* **READING TEXT**
6.            Background to and reasons for the recommendation

Agents' Mutual was formed in January 2013 by leading estate and lettings
agents with the intention to create a market-leading residential property
portal to challenge the two existing major portals. Agents' Mutual was the
first major new entrant to the UK portals market since 2008.

In late 2017, members of Agents' Mutual agreed to exchange their membership
interests for shares in OnTheMarket in order to facilitate OnTheMarket's IPO
on AIM. On IPO, OnTheMarket raised £30 million of new funds: (a) to support
the growth of OnTheMarket.com; and (b) to be deployed on marketing to build
brand recognition and deliver more value for agent customers. Agents retained
majority control of OnTheMarket following the IPO, securing its position as
the agents' portal and today agents continue to own approximately 50 per cent.
of OnTheMarket's share capital.

On IPO, the number of advertisers on OnTheMarket.com was approximately 5,500
and OnTheMarket had revenues of £16.0 million for the year ended 31 January
2018. Since IPO, OnTheMarket has made significant progress, with total
advertisers on the portal growing to over 13,200 and revenues increasing to
£34.4 million in the financial year ended 31 January 2023. Moreover, since
December 2020, OnTheMarket has developed and delivered its 'four pillar'
strategy, incorporating Portal, Software, Data and Market Intelligence and
Consumer Communication and Monetisation which has helped to grow valuation
leads by over 500 per cent. since the financial year ended 31 January 2019.
This has been delivered whilst adhering to the founding premise of being the
'agents' portal', offering fair and sustainable pricing using OnTheMarket's
services.

Substantial progress has been made in developing the business and its product
offering to the point where it is a credible challenger to the market leaders,
the business having more than doubled its revenues from IPO and transitioned
from cash burn to cash generation.

Despite this, OnTheMarket's share price has fallen by 45.3 per cent. since the
start of 2022 and 57.3 per cent. since IPO. Additionally, given OnTheMarket's
relatively limited scale and the lack of liquidity of trading in its shares,
the path to having comparable financial resources to those offered by CoStar,
and therefore a similar ability to rapidly scale the business, would be
challenging as an independent entity on the public markets. The OnTheMarket
Directors have carefully evaluated the Acquisition in the context of
OnTheMarket's alternatives, including continuing to execute on a standalone
strategy, and have unanimously determined to recommend the Acquisition as the
best path for OnTheMarket and its stakeholders.

* **AVAILABLE DATA**
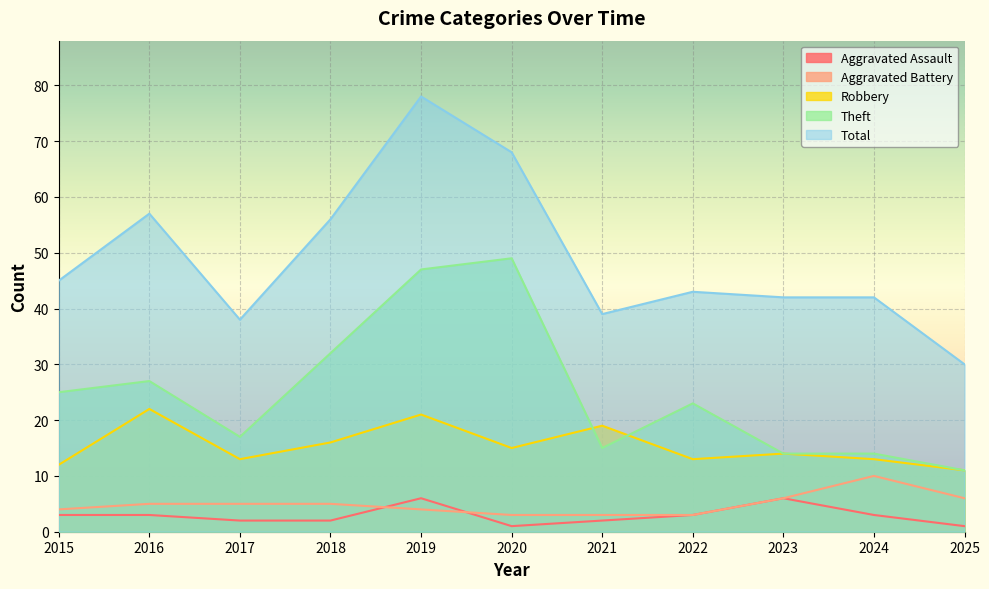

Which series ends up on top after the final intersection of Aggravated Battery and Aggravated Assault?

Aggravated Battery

* **WHAT TO DO**
1 - List the pillars of the strategy that the OnTheMarket background text says OnTheMarket has developed since December 2020.
2 - Extend the OnTheMarket background text, starting after its final sentence.

* **TASK ANSWERS**
1 -
- Portal
- Software
- Data and Market Intelligence
- Consumer Communication and Monetisation

2 -
As part of their decision to recommend the Acquisition, the OnTheMarket
Directors have given consideration to the following factors:

Attractive valuation

The valuation multiple that the Acquisition represents is fair, taking into
account the multiples applied to comparable quoted companies and transactions
involving similar businesses.

The 56.0 per cent. premium to the Closing Price of an OnTheMarket Share on the
Last Practicable Date is substantial and the Acquisition price has been
extensively negotiated in order to ensure it reflects OnTheMarket's inherent
strategic value.

Whilst the OnTheMarket Directors are confident that OnTheMarket has a bright
future as an independent company, they are also cognisant of the challenges of
operating as a public entity, particularly amid ongoing macro-economic
uncertainty. The OnTheMarket Directors consider that the opportunity for
OnTheMarket Shareholders to realise their investment at a substantial premium
to the current share price, in cash, is one that they should have the chance
to consider, given that it is unclear as to whether there is a near term
catalyst for a material improvement in OnTheMarket's trading multiple and/or
share price.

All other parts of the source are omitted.